During the 2-week intervention, all groups received their assigned diets ad libitum. For probiotic-supplemented groups, 3 g of feed was blended with 1 mL of either 1 × 10⁷ CFU/mL or 1 × 10⁹ CFU/mL probiotic and molded into a pellet to ensure consistent intake. Pellets were given daily at 10:00 a.m., before feeding. Regular feed was provided only after confirming complete pellet consumption. Feed intake and body weight were recorded daily.

2.4.2 Serum collection

After the intervention, rats underwent a 12-h fast to ensure that the serum amino acid profiles were not influenced by recent food intake, thereby reflecting the steady-state metabolic impact of the long-term probiotic intake under each diet condition. Blood (~0.2 mL) was collected using a sterile syringe and needle from the tail vein, then centrifuged at 2,000 × g for 10 min to obtain serum. Serum was stored at −20 °C until analysis.

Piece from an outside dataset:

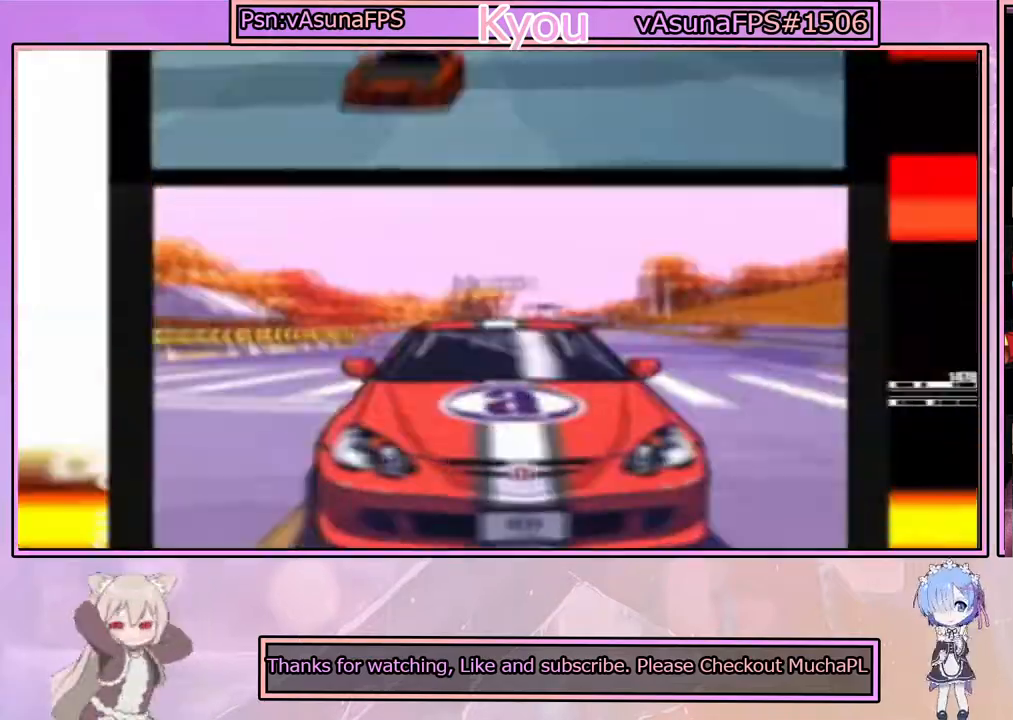
{"buttons": [], "left_stick": "center", "right_stick": "center", "events": []}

2.5 Amino acid profile analysis

2.5.1 Sample preparation

Serum and hydrolyzed ISP were prepared for subsequent analysis using a protocol based on Babu et al. (2002). Briefly, 5 μL of 2-mercaptoethanol was added to 0.1 mL of the sample and allowed to stand for 5 min at room temperature. Protein precipitation was induced by adding 395 μL of methanol under continuous mixing. Samples were subsequently chilled on ice for 15 min and centrifuged (4,187 × g, 15 min). Supernatants were filtered through 0.2 μm membranes.

2.5.2 Amino acid measurement

After pre-treatment, samples were derivatized with o-phthalaldehyde (OPA) according to the protocol by Thermo Fisher Scientific Inc. (2012). In brief, 0.25 g of boric acid was dissolved in ultrapure water (9.5 mL), and the pH was set to 10.40 ± 0.02 by adding sodium hydroxide. To complete the buffer, 2-mercaptoethanol (0.02 mL) and Triton X-100 (0.03 mL) were added. Then, 5 mg of OPA crystals (P1378, Sigma-Aldrich, United States) were dissolved in methanol (0.1 mL) and mixed with the buffer to a volume of ~10 mL. Samples were combined with the OPA reagent in a 3:7 volume ratio.

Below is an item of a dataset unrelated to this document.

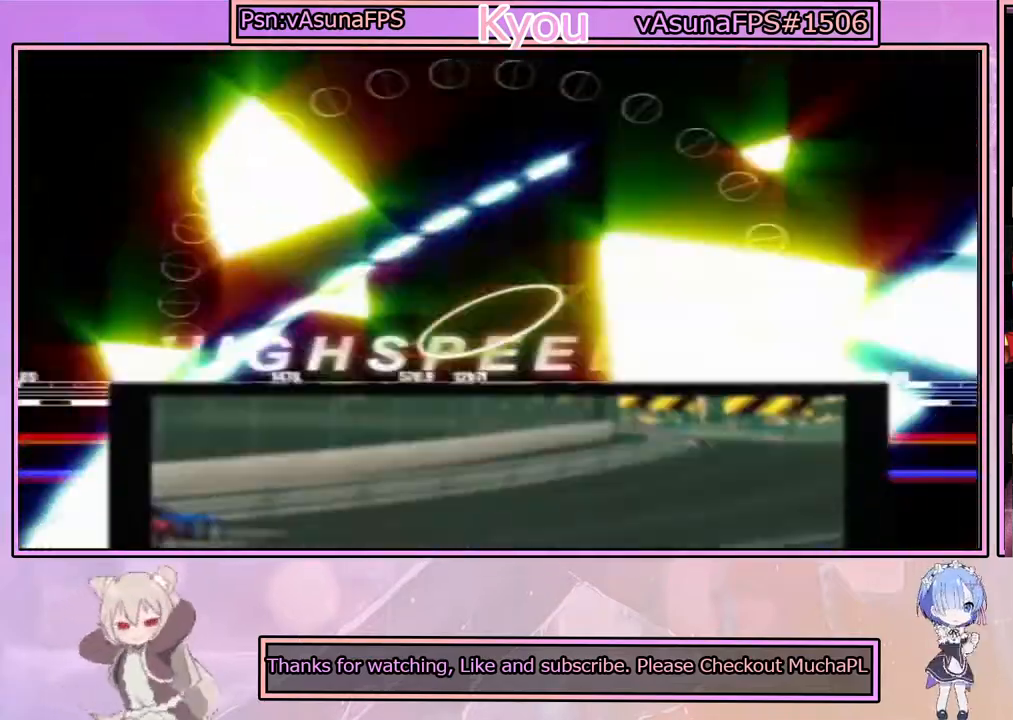
{"buttons": [], "left_stick": "center", "right_stick": "center", "events": []}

A 32 μL aliquot of each derivatized sample was injected into a high-performance liquid chromatography (HPLC) system (Hitachi D-2000 HSM) equipped with a reverse-phase C18 column (InertSustain, 4.6 × 250 mm) and a fluorescence detector, following the method of Perucho et al. (2015). OPA-amino acid complexes were detected at an excitation and emission wavelength of 240 nm and 450 nm, respectively. The mobile phases included 1-h ultrasonically degassed solvent A (pH 5.6 sodium borate buffer (0.05 M) with 5% methanol) and solvent B (70% methanol). Gradient elution began at 25% B, increasing to 33% at 3 min, 45% at 4 min, 50% at 5 min, 55% at 10 min, 60% at 15 min, 70% at 22 min, 80% at 27 min, and 100% at 37 min. This was maintained for 10 min before re-equilibrating to 25% B over the final 5 min. The flow rate was maintained at 1 mL/min.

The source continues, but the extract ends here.